High gas prices complicate Democrats’ hopes of picking up US House seats in California
Yessenia Maldonado, a 46-year-old dental assistant and single mom of six, makes weekly calculations of what she must give up in exchange for one extra gallon of gas. “Am I going to buy the milk for my kids or am I going to buy the gas to go to work? Because it’s kind of the same price,” she said during a recent grocery trip to Costco, adding that she now limits her drives to the essential trips.
Feliciano Diaz, a-45-year-old truck driver, said he has scaled back on activities for his 14-year-old and a 10-year-old, like guitar lessons, and is now also halting long-planned home projects “because we don’t know what’s happening” and how long the gas price spike will last.
Mary Conrad, 69, resorted to applying for food stamps as she tries to get by on her Social Security and disability checks. “There’s just not enough money, so I’m charging my credit cards to eat,” Conrad said as she set out on a shopping trip on a recent Sunday. “I’m making the payments, but the balances keep going up.”
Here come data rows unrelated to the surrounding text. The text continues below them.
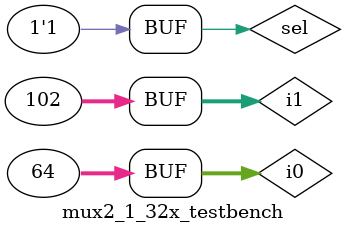
<source format=sv>
`timescale 1ps/1ps
module mux2_1_32x(i0, i1, sel, out);
	input logic [31:0] i0, i1;
	input logic sel;
	output logic [31:0] out;
	
	// Create 32 muxs
	genvar m;
	generate
		for (m = 0; m < 32; m++) begin : genm
			mux2_1 mux2 (.i0(i0[m]), .i1(i1[m]), .sel(sel), .out(out[m]));
		end
	endgenerate
endmodule

module mux2_1_32x_testbench();
	logic [31:0] i0, i1;
	logic sel;
	logic [31:0] out;
	
	mux2_1_32x dut (.*);
	
	initial begin
		sel = 0; i0 = 32'd64; i1 = 32'd102; #1000;
		sel = 1; i0 = 32'd64; i1 = 32'd102; #1000;

	end
endmodule

</source>
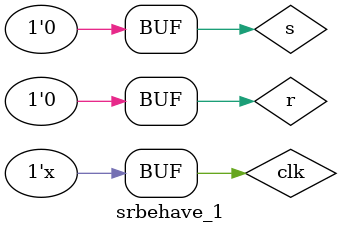
<source format=v>
`timescale 1ns / 1ps


module srbehave_1;

	// Inputs
	reg s;
	reg r;
	reg clk;

	// Outputs
	wire q;
	wire qb;

	// Instantiate the Unit Under Test (UUT)
	clock uut (
		.s(s), 
		.r(r), 
		.q(q), 
		.qb(qb), 
		.clk(clk)
	);
initial clk = 0;
      always #50 clk=~clk;
		

	initial begin
		
		// Initialize Inputs
		s = 1;
		r = 0;
		// Wait 100 ns for global reset to finish
		#100;
        
		// Add stimulus here
	// Initialize Inputs
		s = 0;
		r = 1;
		// Wait 100 ns for global reset to finish
		#100;
        
		// Add stimulus here
	// Initialize Inputs
		s = 0;
		r = 0;
		// Wait 10 ns for global reset to finish
		#100;
        
		// Add stimulus here

	end
      
endmodule


</source>
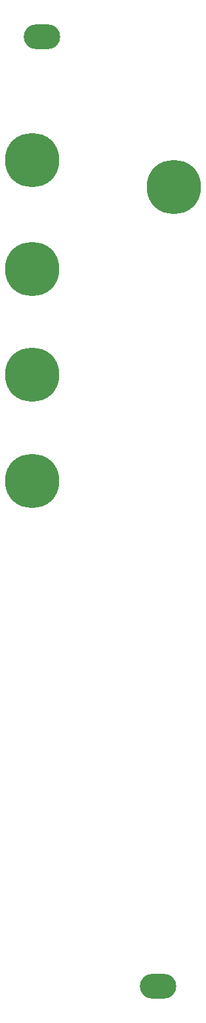
<source format=gbr>
%TF.GenerationSoftware,KiCad,Pcbnew,7.0.5*%
%TF.CreationDate,2023-07-15T15:58:03-07:00*%
%TF.ProjectId,Panel,50616e65-6c2e-46b6-9963-61645f706362,rev?*%
%TF.SameCoordinates,Original*%
%TF.FileFunction,Soldermask,Bot*%
%TF.FilePolarity,Negative*%
%FSLAX46Y46*%
G04 Gerber Fmt 4.6, Leading zero omitted, Abs format (unit mm)*
G04 Created by KiCad (PCBNEW 7.0.5) date 2023-07-15 15:58:03*
%MOMM*%
%LPD*%
G01*
G04 APERTURE LIST*
%ADD10C,7.000000*%
%ADD11O,4.700000X3.200000*%
G04 APERTURE END LIST*
D10*
%TO.C,*%
X82791354Y-96995997D03*
%TD*%
D11*
%TO.C,*%
X99061354Y-162185997D03*
%TD*%
%TO.C,REF\u002A\u002A*%
X84061354Y-39685997D03*
%TD*%
D10*
%TO.C,REF\u002A\u002A*%
X82761354Y-55585997D03*
%TD*%
%TO.C,*%
X82791354Y-83318497D03*
%TD*%
%TO.C,REF\u002A\u002A*%
X101061354Y-59085997D03*
%TD*%
%TO.C,REF\u002A\u002A*%
X82791354Y-69640997D03*
%TD*%
M02*

</source>
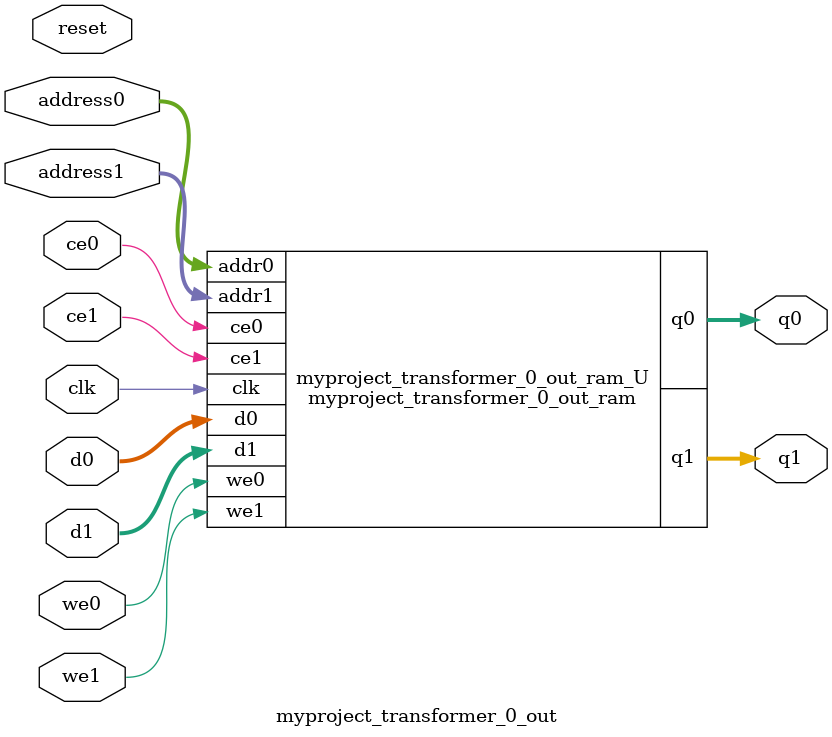
<source format=v>
`timescale 1 ns / 1 ps
module myproject_transformer_0_out_ram (addr0, ce0, d0, we0, q0, addr1, ce1, d1, we1, q1,  clk);

parameter DWIDTH = 35;
parameter AWIDTH = 5;
parameter MEM_SIZE = 32;

input[AWIDTH-1:0] addr0;
input ce0;
input[DWIDTH-1:0] d0;
input we0;
output reg[DWIDTH-1:0] q0;
input[AWIDTH-1:0] addr1;
input ce1;
input[DWIDTH-1:0] d1;
input we1;
output reg[DWIDTH-1:0] q1;
input clk;

(* ram_style = "block" *)reg [DWIDTH-1:0] ram[0:MEM_SIZE-1];




always @(posedge clk)  
begin 
    if (ce0) begin
        if (we0) 
            ram[addr0] <= d0; 
        q0 <= ram[addr0];
    end
end


always @(posedge clk)  
begin 
    if (ce1) begin
        if (we1) 
            ram[addr1] <= d1; 
        q1 <= ram[addr1];
    end
end


endmodule

`timescale 1 ns / 1 ps
module myproject_transformer_0_out(
    reset,
    clk,
    address0,
    ce0,
    we0,
    d0,
    q0,
    address1,
    ce1,
    we1,
    d1,
    q1);

parameter DataWidth = 32'd35;
parameter AddressRange = 32'd32;
parameter AddressWidth = 32'd5;
input reset;
input clk;
input[AddressWidth - 1:0] address0;
input ce0;
input we0;
input[DataWidth - 1:0] d0;
output[DataWidth - 1:0] q0;
input[AddressWidth - 1:0] address1;
input ce1;
input we1;
input[DataWidth - 1:0] d1;
output[DataWidth - 1:0] q1;



myproject_transformer_0_out_ram myproject_transformer_0_out_ram_U(
    .clk( clk ),
    .addr0( address0 ),
    .ce0( ce0 ),
    .we0( we0 ),
    .d0( d0 ),
    .q0( q0 ),
    .addr1( address1 ),
    .ce1( ce1 ),
    .we1( we1 ),
    .d1( d1 ),
    .q1( q1 ));

endmodule


</source>
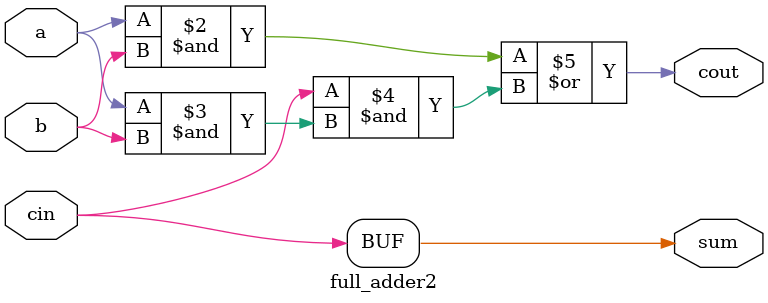
<source format=v>
module full_adder2(a,b,cin,sum,cout);
input a,b,cin;
output sum,cout;
assign sum = 1'b0^cin;
assign cout = a&b|cin&(a&b); 
// initial begin
//     $display("The incorrect adder with xor0 and xor1 having out/0 and in1/0");
// end   
endmodule
</source>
To Democratic strategists, Valadao initially looked even more vulnerable because he had voted to impeach former President Donald Trump after the January 6, 2021, insurrection, which angered some GOP voters. But out of the six House Republicans who voted to impeach Trump and are running for reelection, Valadao is the only one the former President has not yet endorsed against.
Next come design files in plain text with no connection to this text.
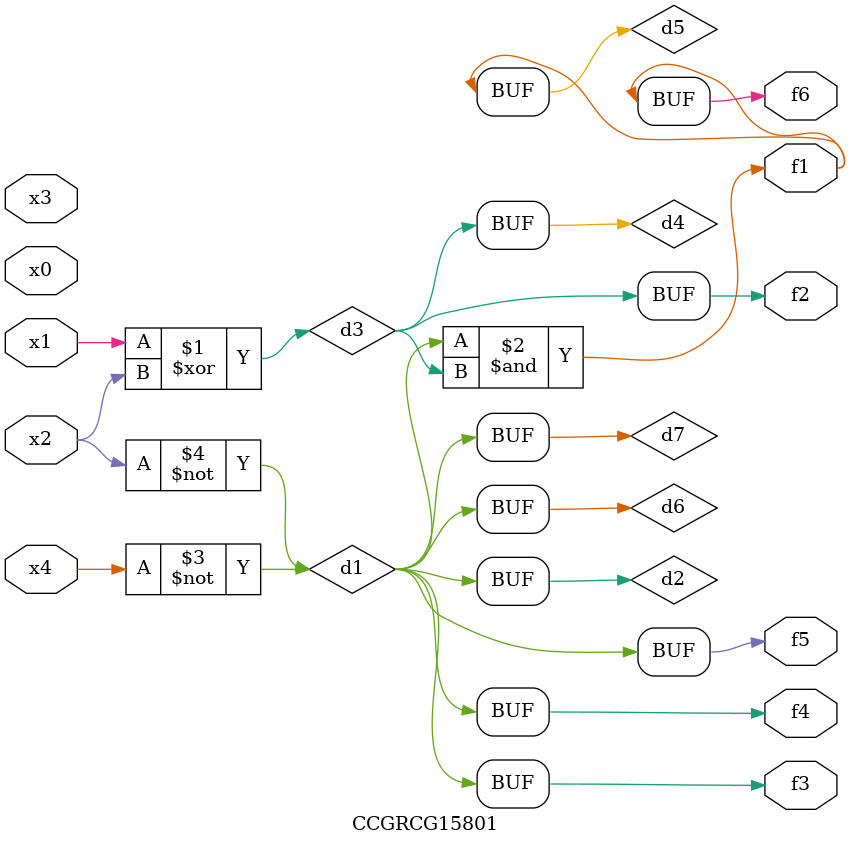
<source format=v>
module CCGRCG15801(
	input x0, x1, x2, x3, x4,
	output f1, f2, f3, f4, f5, f6
);

	wire d1, d2, d3, d4, d5, d6, d7;

	not (d1, x4);
	not (d2, x2);
	xor (d3, x1, x2);
	buf (d4, d3);
	and (d5, d1, d3);
	buf (d6, d1, d2);
	buf (d7, d2);
	assign f1 = d5;
	assign f2 = d4;
	assign f3 = d7;
	assign f4 = d7;
	assign f5 = d7;
	assign f6 = d5;
endmodule

</source>
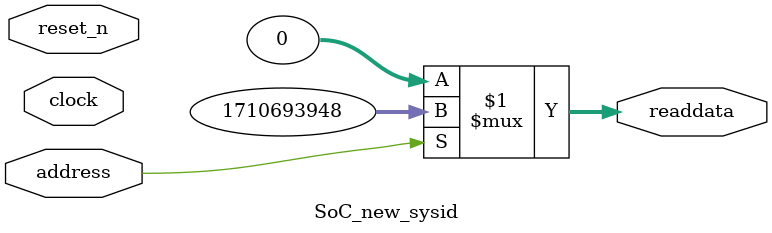
<source format=v>

`timescale 1ns / 1ps
// synthesis translate_on

// turn off superfluous verilog processor warnings 
// altera message_level Level1 
// altera message_off 10034 10035 10036 10037 10230 10240 10030 

module SoC_new_sysid (
               // inputs:
                address,
                clock,
                reset_n,

               // outputs:
                readdata
             )
;

  output  [ 31: 0] readdata;
  input            address;
  input            clock;
  input            reset_n;

  wire    [ 31: 0] readdata;
  //control_slave, which is an e_avalon_slave
  assign readdata = address ? 1710693948 : 0;

endmodule




</source>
Democrats will be closely watching to see how Salas finishes in the primary as they try to determine whether their party’s voters are motivated to cast ballots in this sour economic climate.
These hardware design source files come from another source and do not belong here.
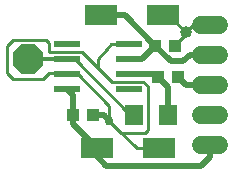
<source format=gbr>
G04 EAGLE Gerber RS-274X export*
G75*
%MOMM*%
%FSLAX34Y34*%
%LPD*%
%INTop Copper*%
%IPPOS*%
%AMOC8*
5,1,8,0,0,1.08239X$1,22.5*%
G01*
%ADD10R,2.750000X1.800000*%
%ADD11R,1.100000X1.000000*%
%ADD12R,1.000000X1.100000*%
%ADD13R,2.209800X0.609600*%
%ADD14C,1.524000*%
%ADD15R,1.600000X1.803000*%
%ADD16P,2.749271X8X22.500000*%
%ADD17C,0.508000*%
%ADD18C,0.254000*%
%ADD19C,0.756400*%
%ADD20C,1.016000*%
%ADD21C,0.355600*%


D10*
X95035Y135255D03*
X147535Y135255D03*
X91225Y22225D03*
X143725Y22225D03*
D11*
X140725Y109220D03*
X157725Y109220D03*
X70875Y50165D03*
X87875Y50165D03*
D12*
X143265Y82550D03*
X160265Y82550D03*
D13*
X65913Y110490D03*
X118237Y110490D03*
X65913Y97790D03*
X65913Y85090D03*
X118237Y97790D03*
X118237Y85090D03*
X65913Y72390D03*
X118237Y72390D03*
D14*
X179705Y127000D02*
X194945Y127000D01*
X194945Y101600D02*
X179705Y101600D01*
X179705Y76200D02*
X194945Y76200D01*
X194945Y50800D02*
X179705Y50800D01*
X179705Y25400D02*
X194945Y25400D01*
D15*
X122940Y50800D03*
X151380Y50800D03*
D16*
X33020Y97790D03*
D17*
X151380Y74435D02*
X151380Y50800D01*
X151380Y74435D02*
X143265Y82550D01*
D18*
X140725Y85090D01*
D17*
X118237Y85090D01*
D18*
X118237Y97790D02*
X113030Y97790D01*
D17*
X118237Y97790D02*
X129295Y97790D01*
X140725Y109220D01*
X170355Y101600D02*
X187325Y101600D01*
X170355Y101600D02*
X164593Y95838D01*
X154107Y95838D01*
X140725Y109220D01*
X114690Y135255D02*
X95035Y135255D01*
X114690Y135255D02*
X140725Y109220D01*
D18*
X128370Y7620D02*
X128607Y7383D01*
D17*
X128370Y7620D02*
X99060Y7620D01*
X187325Y15240D02*
X187325Y25400D01*
X187325Y15240D02*
X179468Y7383D01*
X128607Y7383D01*
X99060Y7620D02*
X91225Y15455D01*
D18*
X91225Y22225D01*
D17*
X70875Y42575D01*
X70875Y50165D01*
X70875Y67428D01*
X65913Y72390D01*
D18*
X65913Y85090D02*
X74930Y85090D01*
X101600Y58420D01*
X103730Y78740D02*
X130654Y78740D01*
X103730Y78740D02*
X92505Y89965D01*
X78330Y104140D01*
X130654Y78740D02*
X134242Y75152D01*
X92505Y89965D02*
X92505Y97867D01*
X99470Y106680D01*
D19*
X101600Y45720D03*
D17*
X97155Y50165D02*
X87875Y50165D01*
X97155Y50165D02*
X101600Y45720D01*
D18*
X134242Y37722D02*
X134242Y75152D01*
X134242Y37722D02*
X132080Y35560D01*
X111760Y35560D01*
X101600Y45720D01*
X101600Y58420D01*
X99470Y106680D02*
X103280Y110490D01*
X118237Y110490D01*
X125095Y22225D02*
X143725Y22225D01*
X125095Y22225D02*
X101600Y45720D01*
D20*
X166370Y120650D03*
D18*
X151765Y135255D02*
X147535Y135255D01*
X151765Y135255D02*
X166370Y120650D01*
X172720Y127000D02*
X187325Y127000D01*
X172720Y127000D02*
X166370Y120650D01*
X50800Y111760D02*
X50800Y104140D01*
X50800Y111760D02*
X48260Y114300D01*
X20320Y114300D01*
X15240Y109220D02*
X15240Y86360D01*
X20320Y81280D01*
X45720Y81280D01*
X50800Y86360D01*
X64643Y86360D01*
X65913Y85090D01*
X78330Y104140D02*
X50800Y104140D01*
X20320Y114300D02*
X15240Y109220D01*
X157734Y109728D02*
X166878Y118872D01*
X157734Y109728D02*
X157725Y109220D01*
X166878Y118872D02*
X166370Y120650D01*
X72390Y97790D02*
X65913Y97790D01*
X72390Y97790D02*
X119380Y50800D01*
X122940Y50800D01*
D21*
X65913Y97790D02*
X33020Y97790D01*
D17*
X166615Y76200D02*
X187325Y76200D01*
X166615Y76200D02*
X160265Y82550D01*
M02*

</source>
Gas tax politics dominate congressional races
Democrats’ hopes of winning the 22nd District rest on voters like Conrad and Diaz, who both said they lean left but see few solutions from the party to address inflation.
“There’s a lot of talk about doing things, but it’s not getting done,” Conrad said.
Maldonado says she’s essentially tuned out politics because she doesn’t trust either side to help. “Everybody says one thing, but then they end up doing nothing at all or end up doing something different,” she said.
As the son of a field crew supervisor who earned extra money for his school clothes by picking grapes and kiwifruit as a kid when one of his dad’s workers didn’t show up, Salas seemed particularly well suited to speak to these voters as he leans in to his working-class roots.
“I knew they were going to punish me,” Salas told CNN. But he said he kept thinking of people on fixed incomes who didn’t have the extra margin to pay more for gas. “I had direct conversations with the governor at the time too — and I was just telling him, ‘Look, this plan does nothing for people in the Valley that have to drive to do everything. We have to drive to drop our kids off at school. We have to drive to get to a grocery store. For us, we have no option but to drive.'”
Salas recalled how the vote created havoc on the Assembly floor. But later, he said, “I had people just stop by the office, come by just wanting to shake my hand — all parties, Democrats, Republicans, independents.”
Valadao’s campaign did not respond to repeated requests from CNN for an interview to discuss his plans to address both gas prices and inflation.
But Robert Jones, an adviser to Valadao, took aim at the recent votes that Salas missed, charging that he has not been “honest with the voters about where he really is” on that issue.
“He has one vote in the distant past to point to and every other time he had a chance (to suspend the gas tax) he did not have the courage to do it on the floor in Sacramento,” Jones said. “The reason voters have supported David (Valadao) throughout the years — and what they’re looking for in a representative — is somebody who’s willing to stand up to their party and take the tough voters. Rudy has no history of that. When tough votes come around, Rudy sticks his finger in the air and changes his vote in the dead of night. That’s not leadership.”
Salas’ campaign manager Abby Olmstead pushed back on that characterization. “Rudy Salas was the only Democrat who voted against increasing the gas tax when it was originally proposed,” she said. She pointed to his vote in the Assembly last week to bring up a bill that would have suspended the gas tax for one year. (At the time the measure failed last Wednesday, Salas was recorded as not voting, but he later amended his vote to register his support for the maneuver as permitted by the Assembly’s rules).
Keeping Washington at a distance
Salas says he challenges fellow Democrats who want to phase out that drilling by asking them to think about the alternatives, including bringing oil in by tanker from overseas from countries with far less environmental regulation.
“You want me to put all these people out of a job, for something that actually is worse for the environment? That doesn’t make sense to me,” Salas said.
While he has promised to focus on issues like expanding health care and finding compromise on immigration in Congress, Salas’ pitch to voters is hyper-local — projects they “can see and touch” from his time on the Bakersfield City Council and in the Assembly.
When asked which of the President’s accomplishments, or what aspects of the Biden agenda, he plans to focus on in his campaign, Salas replied, “I’m sure we’ll find them. We’re just focused on the issues here locally.”
“People want somebody that they can talk to, that understands what they’re going through,” he said.
And while that strategy may make midterm campaigns like Salas’ feel more like a mayoral race than a congressional contest, keeping Washington at a distance may be the safest play this year for Democrats trying to distance themselves from Biden’s low approval ratings.